Collaborative filtering recommends items by identifying other users with similar taste but tends to misfire when user history is little known or new items are introduced into the mix. Incorporating context and natural language processing (NLP) is one way to improve recommendations. In addition, newly developed deep neural networks have shed light on the success by chaptering nonlinear relationships in the user-item dataset.

In the talent attraction industry, short hire cycles limit history around job advertisements and job seekers. The implication is most job recommendation systems search via keywords. Unfortunately, this short keyword context lacks the expressiveness to adequately describe the job seeker’s intent. In contrast, résumés offer a source of much richer context in natural language.

Guoqiong Song, Wenjing Zhan, and Jacob Eisinger demonstrate how to leverage distributed deep learning framework BigDL on Apache Spark to predict a candidate’s probability of applying to specific jobs based on their résumé, including document embedding using the pretrained Global Vectors for Word Representation (GloVe) model and neural collaborative filtering using deep neural networks. The deep learning algorithms in BigDL result in much better results compared to cosine similarity measure or traditional ALS (alternative linear square) as measured by precision and recall metrics.

Photo of Guoqiong Song

Guoqiong Song

Intel

Guoqiong Song is a senior deep learning software engineer on the big data technology team at Intel. She’s interested in developing and optimizing distributed deep learning algorithms on Spark. She holds a PhD in atmospheric and oceanic sciences with a focus on numerical modeling and optimization from UCLA.

Guoqiong Song是英特尔大数据技术团队的高级深度学习软件工程师。 她拥有加州大学洛杉矶分校的大气和海洋科学博士学位,专业方向是数值建模和优化。 她现在的研究兴趣是开发和优化分布式深度学习算法。

Photo of Wenjing Zhan

Wenjing Zhan

Talroo

Wenjing Zhan is a data scientist at Talroo, where she is in charge of predictive machine learning.
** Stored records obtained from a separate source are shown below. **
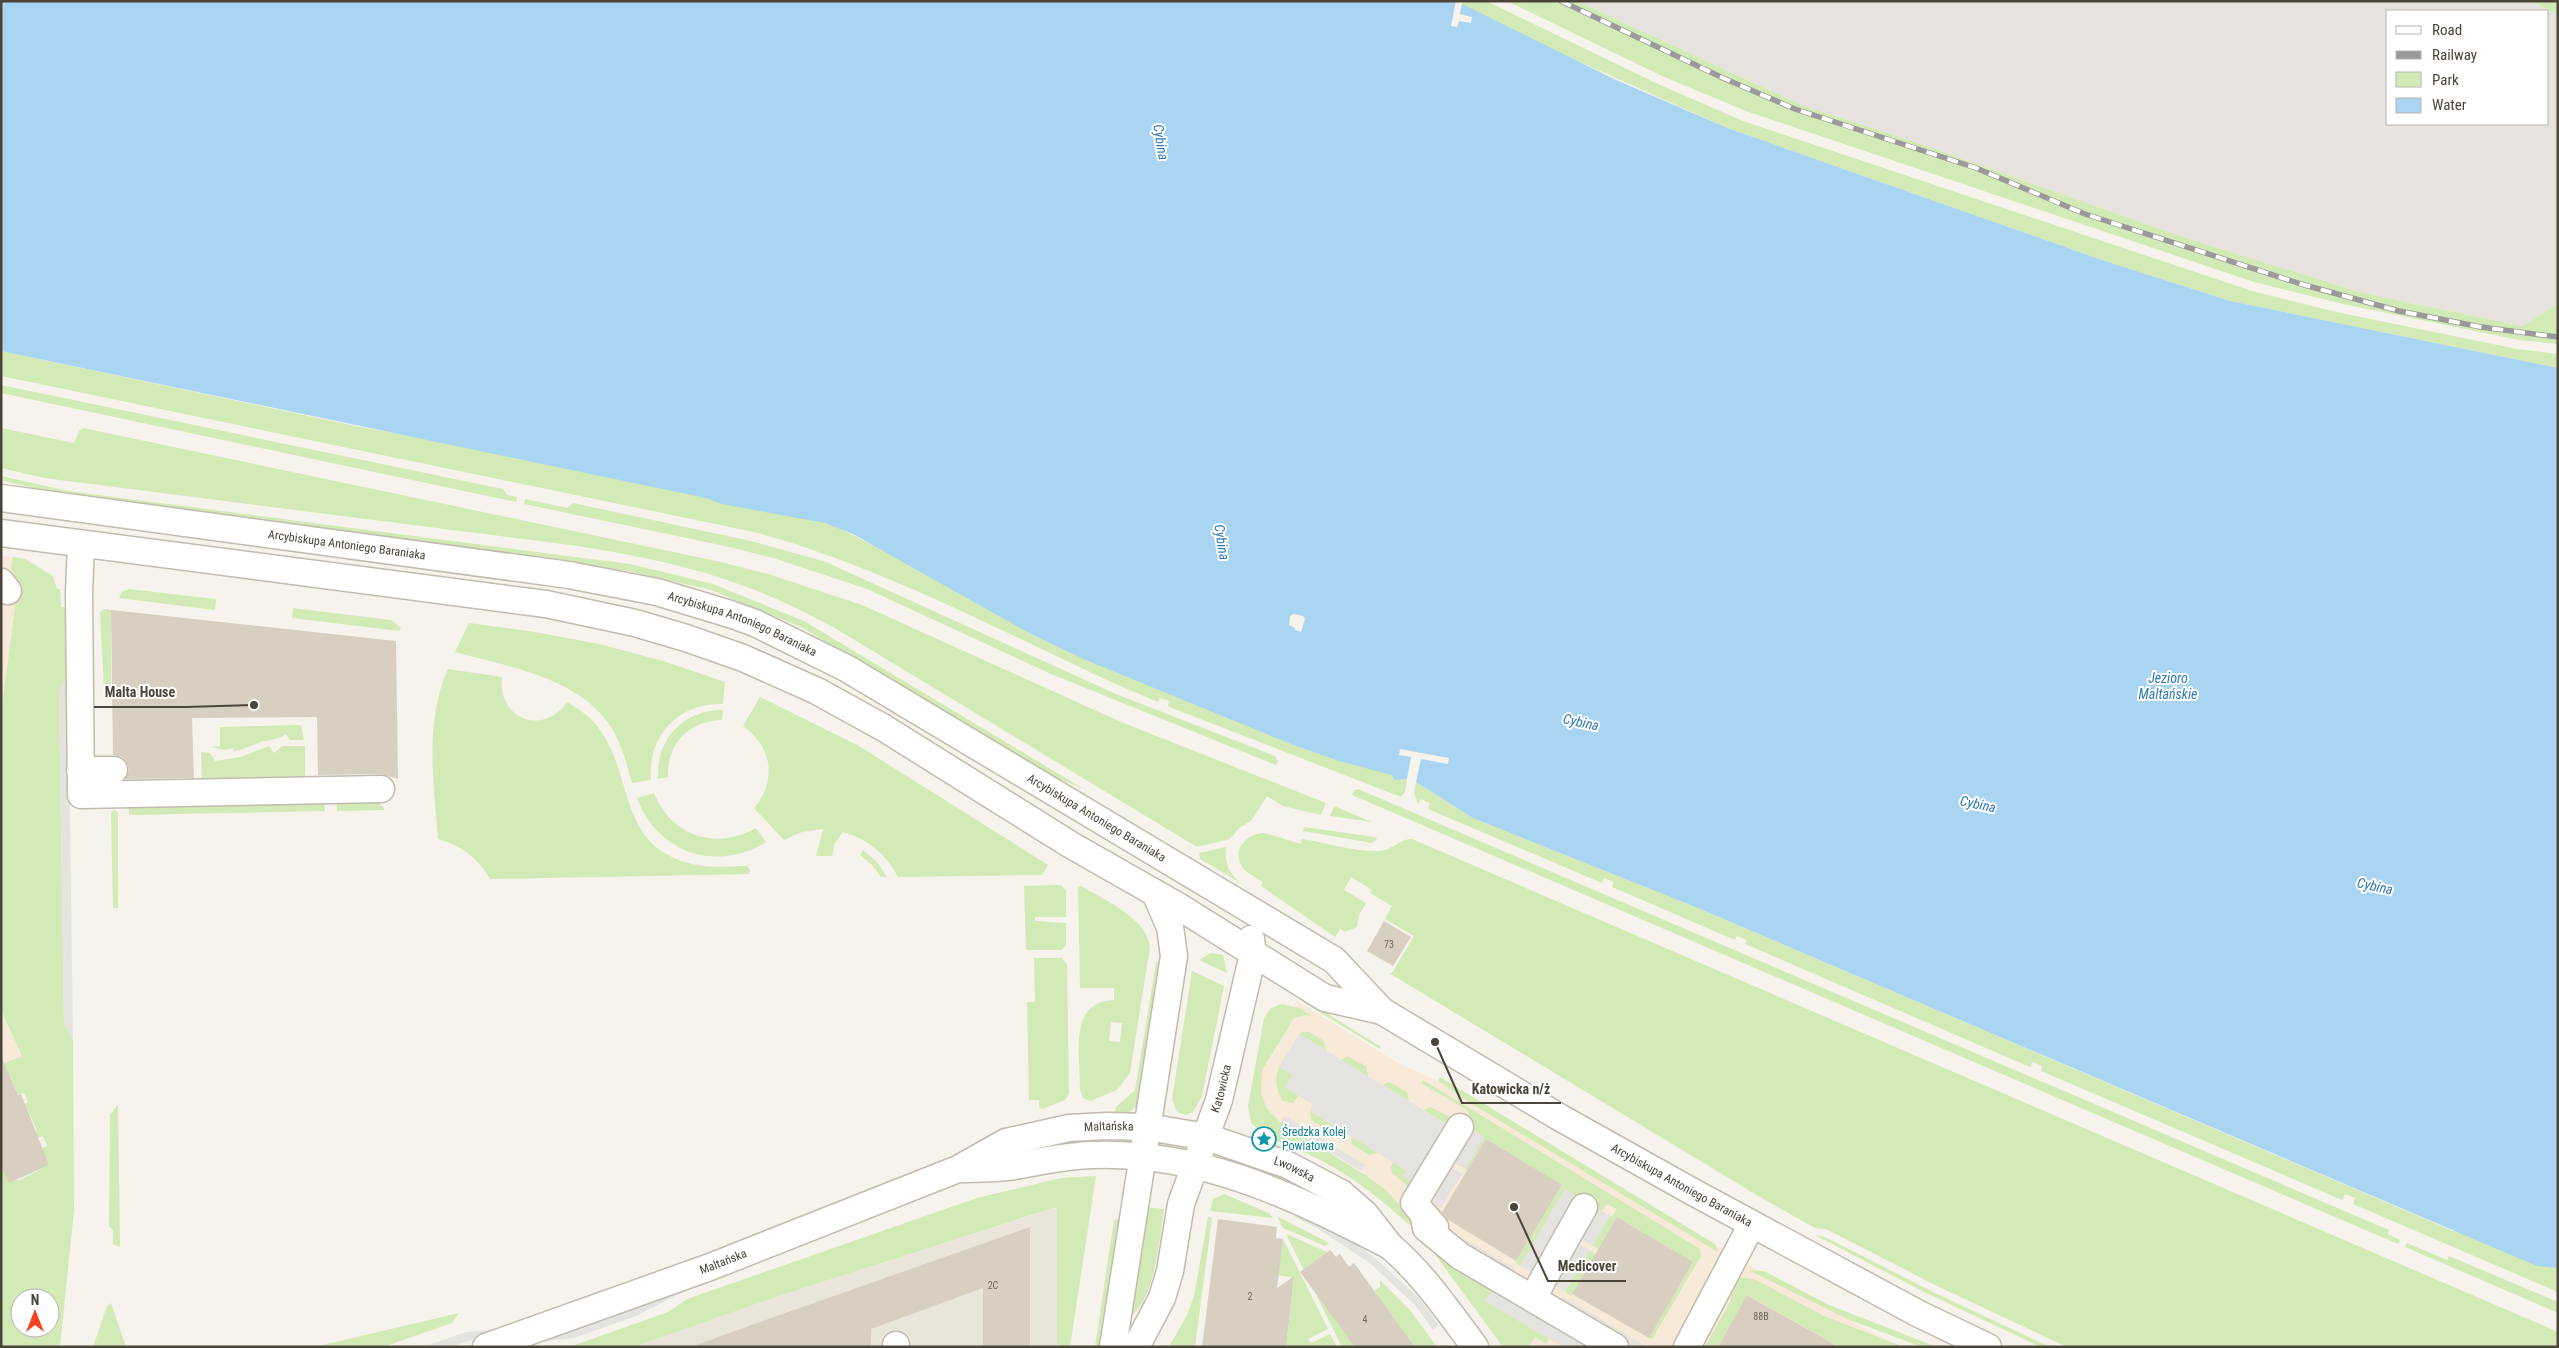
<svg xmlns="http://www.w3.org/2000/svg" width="2559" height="1348" viewBox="0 0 2559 1348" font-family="'Roboto Condensed',sans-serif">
  <rect width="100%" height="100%" fill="#f6f3ec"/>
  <path fill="#eae5da" d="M1058,1207V1347H634L785,1294Z"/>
  <g fill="#f7ead8">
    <path d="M1,556L24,559L1,714Z"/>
    <path d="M1297,1001L1400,1064L1440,1082L1795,1292L1901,1347H1516L1405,1211L1376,1182L1345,1159L1308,1138L1270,1122L1260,1095L1261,1061Z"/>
    <path d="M1,1011L22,1057L1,1066Z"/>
  </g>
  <path fill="#e6e2dd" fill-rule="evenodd" d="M1577,1H2531L2558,15V304L2522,326L2363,293L2183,237L1909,140L1804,106ZM2388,11H2548V124H2388Z"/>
  <g fill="#d2eab5" fill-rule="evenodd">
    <path d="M1463,1H1486L1658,84L1743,121L2252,291L2341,313L2517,349L2558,354V368L2230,301L2105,261L1730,129L1488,21L1460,14Z"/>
    <path d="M1507,1H1577L1804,106L1909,140L2183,237L2363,293L2522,326L2558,304V344L2519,340L2343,304L2254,282L1746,111L1662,76Z"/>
    <path d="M2531,1H2558V15Z"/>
    <path d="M1,351L360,427L801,508L1029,627L1031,634L1081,658L1389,766L1395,780L1407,779L1405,792L1401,797L1172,708L1168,706L1169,701L1160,698L1158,702L1120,686C1000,631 881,566 754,532L1,376Z"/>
    <path d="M1,385L503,489L507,495L517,497L516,502L1,393Z"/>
    <path d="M1,428L74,443L79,431L83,428L721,562L768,574L862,605L1121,722L1326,803L1321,815L1283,806L1267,796L1251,821L1239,828L1230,839L1197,847L838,630C750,580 677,562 578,546L44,478L1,468Z"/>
    <path d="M1,476L68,491L630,564L713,584L804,621L1084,789L1047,774L801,627L711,590L629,571L51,493L1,480Z"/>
    <path d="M525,499L567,508L573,503L751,541L826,562L1116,694L1275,756L1278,761L1276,765L1051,674L867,589L773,558L725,546L524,504Z"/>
    <path d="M13,557L25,559L53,576L57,589H60L61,607H67L68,673L59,692L64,1023L73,1040L74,1211L60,1347H1V1166L18,1181L49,1165L42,1148L47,1146L43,1136L37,1138L35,1132L37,1131L28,1110H25L23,1105L28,1102L24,1093L18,1095L11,1078L1,1082V1065L22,1056L1,1010V714L15,608L16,578L11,568ZM20,1298H50V1328H20Z"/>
    <path d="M129,589L216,599L215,610L119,598L122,592Z"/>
    <path d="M293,608L391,620L401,628L399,631L292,618Z"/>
    <path d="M104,609L111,610V690H104L100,612Z"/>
    <path d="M469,623L535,632L599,644L663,661L725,682L723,704C679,702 647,736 651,780L632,783C627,766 623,748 614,732C584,678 510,667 455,652Z"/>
    <path d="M448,669L502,677C497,719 543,737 567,702C578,709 589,715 597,726C636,775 615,849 697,865C713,868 731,866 747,866L750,870L749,874L490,879C478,858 461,845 438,839C434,785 424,721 448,669Z"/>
    <path d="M760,697L859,746L1048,865L1042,875L898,877C886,854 868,839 843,832L835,843L832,856H816L823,829L802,832L784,840L754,808C777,781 773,747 743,726Z"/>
    <path d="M723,710L722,720C688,721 667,744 668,777L658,779C656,739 683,710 723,710Z"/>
    <path d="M301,725L304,740H290L286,734C276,741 268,739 258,743C250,746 243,750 234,751L233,748L225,750L211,747L220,746V727Z"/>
    <path d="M269,746L274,753L282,746H305V780L202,782L201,752L210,753L215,761L241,757Z"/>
    <path d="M1416,782L1473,818L1693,906L2453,1231L2473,1230L2558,1262V1292L2353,1204L2355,1198L2345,1194L2342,1200L2041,1071L2042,1066L2033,1062L2030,1067L1745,944L1747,940L1737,936L1735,940L1612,887L1614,882L1604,878L1602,883L1428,809L1430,803L1421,799L1418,805L1414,793Z"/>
    <path d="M1358,789L2389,1230L2388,1234L2400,1240L2398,1244L1352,795L1354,790Z"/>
    <path d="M654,793C671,836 716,851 756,828L766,842C717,873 657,853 637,798Z"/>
    <path d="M376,800L385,810L337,811V803Z"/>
    <path d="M324,801L325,811L129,815V806Z"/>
    <path d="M1334,806L1372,822L1330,816Z"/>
    <path d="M114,810L118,812V908H113L111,813Z"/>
    <path d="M1304,827L1375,837L1377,839L1372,843L1303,831Z"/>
    <path d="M1265,833L1301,844L1302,839C1327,843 1355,852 1380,851C1392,850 1402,838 1412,839L2558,1332V1347H2067L1937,1286L1826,1229L1815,1228L1760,1197L1389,973H1392L1414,936L1385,919L1392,906L1370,893L1372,890L1351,877L1344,890L1366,903L1359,915L1357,927L1345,932L1340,929L1335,937L1261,886L1263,882C1257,878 1248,874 1243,868C1230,851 1247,832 1265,833Z"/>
    <path d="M1226,847C1224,864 1230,876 1244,885L1200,859L1199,853Z"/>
    <path d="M863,850L877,862L887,877H881L872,865L860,855Z"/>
    <path d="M1061,885L1066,891V917H1035V921L1066,923V945L1062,950H1026L1024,886Z"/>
    <path d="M1081,886C1104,900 1147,918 1150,947L1130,1073L1117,1090L1090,1101L1083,1098L1080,1089C1080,1056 1068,1001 1114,1000V988H1080L1078,888ZM1111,1022L1122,1023L1120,1042L1109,1041Z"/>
    <path d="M1211,953L1223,955L1227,973L1199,960Z"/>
    <path d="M1034,958H1062L1067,964L1069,1094L1065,1100L1042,1109L1039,1107V1100H1029L1027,1002H1035Z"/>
    <path d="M1161,958L1139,1104L1126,1115L1114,1117L1116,1107L1135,1090L1156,963Z"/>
    <path d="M1192,971L1224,986L1202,1096L1193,1112L1186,1115L1177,1112L1172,1099Z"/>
    <path d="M1304,999L1381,1047L1380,1049L1303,1002Z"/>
    <path d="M1282,1004L1299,1008L1313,1017L1306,1015L1294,1018L1262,1070L1261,1094L1267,1109L1279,1121L1370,1178L1387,1191L1415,1223L1412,1227C1384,1202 1355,1178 1322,1161C1296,1147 1272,1143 1251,1123L1248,1106L1264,1018L1271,1008Z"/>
    <path d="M1302,1032H1309L1324,1041L1326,1050L1299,1034Z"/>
    <path d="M1347,1056L1366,1066L1368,1076L1341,1060Z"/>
    <path d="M1279,1067L1293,1075L1285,1087L1299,1095L1293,1103L1283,1101C1276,1090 1274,1079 1279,1067Z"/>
    <path d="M1440,1077L1715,1244L1718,1252L1472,1104L1438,1081Z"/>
    <path d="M1423,1080L1700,1249L1701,1256L1652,1339L1649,1338L1693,1262L1617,1217L1598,1249L1592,1245L1610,1216L1612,1217L1617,1209L1607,1204L1602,1211L1565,1190L1520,1266L1517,1264L1516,1261L1562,1185L1486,1139L1467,1170L1465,1169L1484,1137L1471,1129L1472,1120L1467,1110L1421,1083Z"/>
    <path d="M1389,1082L1407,1092L1409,1101L1383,1085Z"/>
    <path d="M118,1104L120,1247L113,1244V1230L109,1226L110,1115Z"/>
    <path d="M1430,1107L1450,1117L1451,1127L1424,1110Z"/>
    <path d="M1310,1111L1336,1127L1328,1130L1311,1120Z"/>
    <path d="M1352,1136L1378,1153L1369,1155L1351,1144Z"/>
    <path d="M1393,1162L1406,1170L1416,1184L1409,1187L1392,1173L1391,1167Z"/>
    <path d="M1096,1176L1070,1347H1060L1057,1343V1207L785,1294L634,1347H564L575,1345L668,1312L687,1299L977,1198L1061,1178Z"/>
    <path d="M1224,1194L1269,1213L1273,1218L1210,1211L1213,1199Z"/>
    <path d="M1146,1207L1164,1209C1160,1236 1155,1298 1132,1315Z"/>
    <path d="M1277,1216L1329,1243L1325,1246L1283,1228Z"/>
    <path d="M1122,1217L1102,1347H1095L1114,1220Z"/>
    <path d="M1208,1217L1212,1218L1195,1347H1169L1187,1315L1194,1296Z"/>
    <path d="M1286,1234L1327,1252L1306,1268L1355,1347H1342Z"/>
    <path d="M1815,1235L1825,1237L1935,1293L2050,1347H2041L1924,1292Z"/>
    <path d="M1283,1239L1328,1329L1308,1339L1311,1343L1330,1334L1337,1347H1286L1294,1278L1278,1275Z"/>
    <path d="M2407,1243L2447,1260L2449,1256L2558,1302V1313L2405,1247Z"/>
    <path d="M1428,1245L1494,1287L1486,1301L1549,1339L1546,1344L1535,1337L1529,1347H1503Z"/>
    <path d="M1589,1250L1595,1254L1571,1296L1565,1292Z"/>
    <path d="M1749,1270L1764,1271L1829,1305L1937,1347H1922L1847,1319Z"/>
    <path d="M1734,1276L1756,1280L1824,1316L1904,1347H1840L1830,1342L1827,1347H1820L1824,1338L1748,1295L1718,1347H1705L1730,1302Z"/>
    <path d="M1380,1280L1410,1310L1437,1347H1415L1374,1291L1380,1287Z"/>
    <path d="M111,1303L126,1347H93L107,1306Z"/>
    <path d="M459,1313L452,1323L383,1347H314Z"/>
  </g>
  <g fill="#e5e3e0">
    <path d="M68,673L73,1040L64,1023L59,691Z"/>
    <path d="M1299,1034L1451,1127L1416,1184L1403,1176L1406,1170L1310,1111L1313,1105L1285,1087L1293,1075L1279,1067Z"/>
    <path d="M1285,1116L1334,1146L1365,1165L1361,1171L1281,1122Z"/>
    <path d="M1471,1129L1484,1137L1465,1169L1451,1161Z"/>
    <path d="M1448,1166L1462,1174L1441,1208L1428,1200Z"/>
    <path d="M1565,1189L1579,1198L1534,1274L1520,1266Z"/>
    <path d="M1596,1207L1610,1216L1592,1245L1579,1237Z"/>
    <path d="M1299,1210L1348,1238L1375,1258L1420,1299L1439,1325L1433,1330L1415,1305L1371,1264L1317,1228L1295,1217Z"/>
    <path d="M1466,1240L1514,1268L1516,1278L1457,1243Z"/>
    <path d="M1576,1242L1589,1250L1565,1292L1551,1284Z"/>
    <path d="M692,1287L636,1316L574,1338L534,1342Z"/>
    <path d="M1494,1287L1595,1347H1563L1485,1301Z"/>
    <path d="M1563,1297L1644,1345V1347H1633L1554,1300Z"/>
    <path d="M503,1329L451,1347H423L466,1332Z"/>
  </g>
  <path fill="#a9d4f2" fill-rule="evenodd" d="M1,1H1456L1451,26L1457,27L1459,21L1471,23L1472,17L1460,14L1462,4L1616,80L1730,129L2105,261L2230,301L2558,368V1268L2537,1266L1693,906L1473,818L1416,782L1421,759L1448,764L1449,758L1400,749L1399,755L1411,757L1407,779L1395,780L1392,775L1339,761L1291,744L1081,658L1031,634L853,534L825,523L722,504L706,498L1,351ZM1294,614L1303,616L1305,619L1301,632L1295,630V628L1289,625L1290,616Z"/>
  <g fill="#d8cfc1">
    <path d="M111,610L396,641L398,779L381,774L318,775L317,717L192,718L194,778L125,779L129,770L127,763L122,757L113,755Z"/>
    <path d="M1384,921L1411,937L1393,966L1367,951Z"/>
    <path d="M1,1056L18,1095L21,1094L49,1165L9,1183L1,1166Z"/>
    <path d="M1486,1139L1562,1185L1516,1261L1447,1219L1442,1212Z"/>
    <path d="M1617,1217L1693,1262L1649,1338L1572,1294Z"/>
    <path d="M1218,1219L1277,1227L1276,1238L1283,1239L1277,1288L1294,1276L1286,1347H1202Z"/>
    <path d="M1030,1227V1347H983V1288L871,1329V1347H696V1345L760,1322Z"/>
    <path d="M1330,1250L1336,1257L1340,1254L1349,1267L1354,1263L1415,1347H1355L1300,1272Z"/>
    <path d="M1747,1295L1839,1347H1718Z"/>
  </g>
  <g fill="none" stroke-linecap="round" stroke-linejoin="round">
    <g stroke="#c2bbae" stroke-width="29">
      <g id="minor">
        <path id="s1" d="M1,498L569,575L657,592L730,614L755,623L846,668L1334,960L1382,1011"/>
        <path id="s2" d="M1,533L546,604L635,623L686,638L743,658L817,691L884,728L1071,845L1178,906L1325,998L1382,1011L1559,1117L1693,1192L1919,1314L1988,1347"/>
        <path d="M81,544L79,593L81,795L381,789"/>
        <path d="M1,582L8,591"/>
        <path d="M80,770H114"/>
        <path d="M964,1169C979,1168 995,1169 1009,1167C1037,1162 1064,1156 1092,1155C1202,1151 1295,1197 1390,1246C1424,1275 1448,1311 1475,1347"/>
        <path d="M1424,1217L1426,1228L1460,1256L1615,1347"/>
        <path d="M1435,1227L1414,1203L1460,1127"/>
        <path d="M1534,1299L1541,1283L1584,1207"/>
        <path d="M896,1345V1347"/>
        <path id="s3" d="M486,1347L710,1267L958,1169L1006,1142L1069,1128L1107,1126L1147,1127L1207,1137L1288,1165L1341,1193L1365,1214L1390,1246"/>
        <path d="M1113,1347L1174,956L1170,927L1155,893"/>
        <path id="s4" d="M1136,1347L1162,1298L1170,1271L1181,1204L1219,1100L1253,954L1251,939"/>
        <path d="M1687,1347L1752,1224"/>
      </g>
    </g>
    <use href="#minor" stroke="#fff" stroke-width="26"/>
    <g stroke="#9a9a9a" stroke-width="5.5">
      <path id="rail" d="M1561,1L1723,78L1795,109L1976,168L2085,214L2301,284L2399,311L2481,327L2558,337"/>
    </g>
    <use href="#rail" stroke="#fff" stroke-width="4" stroke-dasharray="11" stroke-linecap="butt"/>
  </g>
  <defs>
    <g id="sight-ring" transform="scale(1.25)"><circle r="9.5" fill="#fff" stroke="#0f9aa8" stroke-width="1.5"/><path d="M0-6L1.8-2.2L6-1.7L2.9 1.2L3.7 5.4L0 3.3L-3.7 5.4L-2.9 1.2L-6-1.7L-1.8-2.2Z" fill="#0f9aa8"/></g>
  </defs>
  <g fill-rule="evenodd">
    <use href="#sight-ring" x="1264" y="1139"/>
  </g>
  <g text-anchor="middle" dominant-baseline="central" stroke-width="4" stroke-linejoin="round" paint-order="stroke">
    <g font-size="10" fill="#6e675b">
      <text x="1389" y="944">73</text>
      <text x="993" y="1285">2C</text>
      <text x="1250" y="1296">2</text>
      <text x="1761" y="1316">88B</text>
      <text x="1365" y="1319">4</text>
    </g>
    <g font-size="12" fill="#4b4439" stroke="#fff">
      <text stroke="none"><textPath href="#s1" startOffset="349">Arcybiskupa Antoniego Baraniaka</textPath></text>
      <text stroke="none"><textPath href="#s1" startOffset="754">Arcybiskupa Antoniego Baraniaka</textPath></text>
      <text stroke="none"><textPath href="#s1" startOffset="1159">Arcybiskupa Antoniego Baraniaka</textPath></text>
      <text stroke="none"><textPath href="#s4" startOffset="274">Katowicka</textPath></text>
      <text stroke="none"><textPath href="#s3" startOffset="664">Maltańska</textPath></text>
      <text stroke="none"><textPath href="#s3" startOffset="856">Lwowska</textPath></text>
      <text stroke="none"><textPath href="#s2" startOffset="1834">Arcybiskupa Antoniego Baraniaka</textPath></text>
      <text stroke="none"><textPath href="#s3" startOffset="252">Maltańska</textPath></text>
    </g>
    <g font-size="12" fill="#0d838f" stroke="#fff" text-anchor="start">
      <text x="1282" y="1132">Średzka Kolej<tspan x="1282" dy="14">Powiatowa</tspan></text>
    </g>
    <g font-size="14" font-style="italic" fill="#2e7ab2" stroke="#fff">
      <text transform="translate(1161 142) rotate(81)">Cybina</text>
      <text transform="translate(1222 542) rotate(81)">Cybina</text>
      <text x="2168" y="678">Jezioro<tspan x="2168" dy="16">Maltańskie</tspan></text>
      <text transform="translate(1581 722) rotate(12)">Cybina</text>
      <text transform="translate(1978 804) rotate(12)">Cybina</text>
      <text transform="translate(2375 886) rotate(12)">Cybina</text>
    </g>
  </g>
  <path fill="none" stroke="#4b4439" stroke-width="2" d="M254 705L185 707H94M1435 1042L1462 1103H1561M1514 1207L1548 1281H1626"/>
  <g fill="#4b4439" stroke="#fff" stroke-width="2">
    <circle cx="254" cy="705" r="5"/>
    <circle cx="1435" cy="1042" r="5"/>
    <circle cx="1514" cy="1207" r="5"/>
  </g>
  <g font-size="14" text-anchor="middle" font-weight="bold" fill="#4b4439" stroke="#fff" stroke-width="4" stroke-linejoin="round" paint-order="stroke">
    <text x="140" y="697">Malta House</text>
    <text x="1511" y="1094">Katowicka n/ż</text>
    <text x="1587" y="1271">Medicover</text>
  </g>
  <rect width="2559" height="1348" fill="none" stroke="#4b4439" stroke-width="5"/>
  <rect x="2386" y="10" width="162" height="115" fill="#ffffff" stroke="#b7b4b0"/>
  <rect x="2396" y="26" width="25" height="8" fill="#ffffff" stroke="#b7b4b0"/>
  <text x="2432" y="35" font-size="15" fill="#4b4439">Road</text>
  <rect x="2396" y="51" width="25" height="8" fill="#9a9a9a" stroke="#b7b4b0"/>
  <text x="2432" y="60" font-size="15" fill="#4b4439">Railway</text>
  <rect x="2396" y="72" width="25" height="15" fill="#d2eab5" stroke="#b7b4b0"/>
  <text x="2432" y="85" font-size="15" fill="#4b4439">Park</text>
  <rect x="2396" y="98" width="25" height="15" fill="#a9d4f2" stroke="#b7b4b0"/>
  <text x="2432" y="110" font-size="15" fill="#4b4439">Water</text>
  <g transform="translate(35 1313)"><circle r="24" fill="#ffffff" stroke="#b7b4b0"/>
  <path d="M0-4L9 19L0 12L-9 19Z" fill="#fc3f1d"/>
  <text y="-8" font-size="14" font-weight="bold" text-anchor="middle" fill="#4b4439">N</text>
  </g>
</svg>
Previously, Wenjing aided in search relevance through classification modeling and has done data engineering with Apache Spark and machine learning in Scala, R, and Python. She holds a master’s degree in statistics from the University of Texas at Austin.

Photo of Jacob Eisinger

Jacob Eisinger

Talroo

Jacob Eisinger is the director of data at Talroo, where he is responsible for the Special Projects initiative to pilot and validate high-impact business models and technologies. Previously, Jacob led search, personalization, data warehouse, bot detection, and machine learning at Talroo and worked in the Emerging Technologies Group at IBM, where he worked with technologies like BlueMix, Apache Spark, Apache Kafka, OAuth, and web service standards. Jacob is an accomplished inventor with over 20 patent applications. He holds a bachelor’s degree in computer science from Virginia Tech.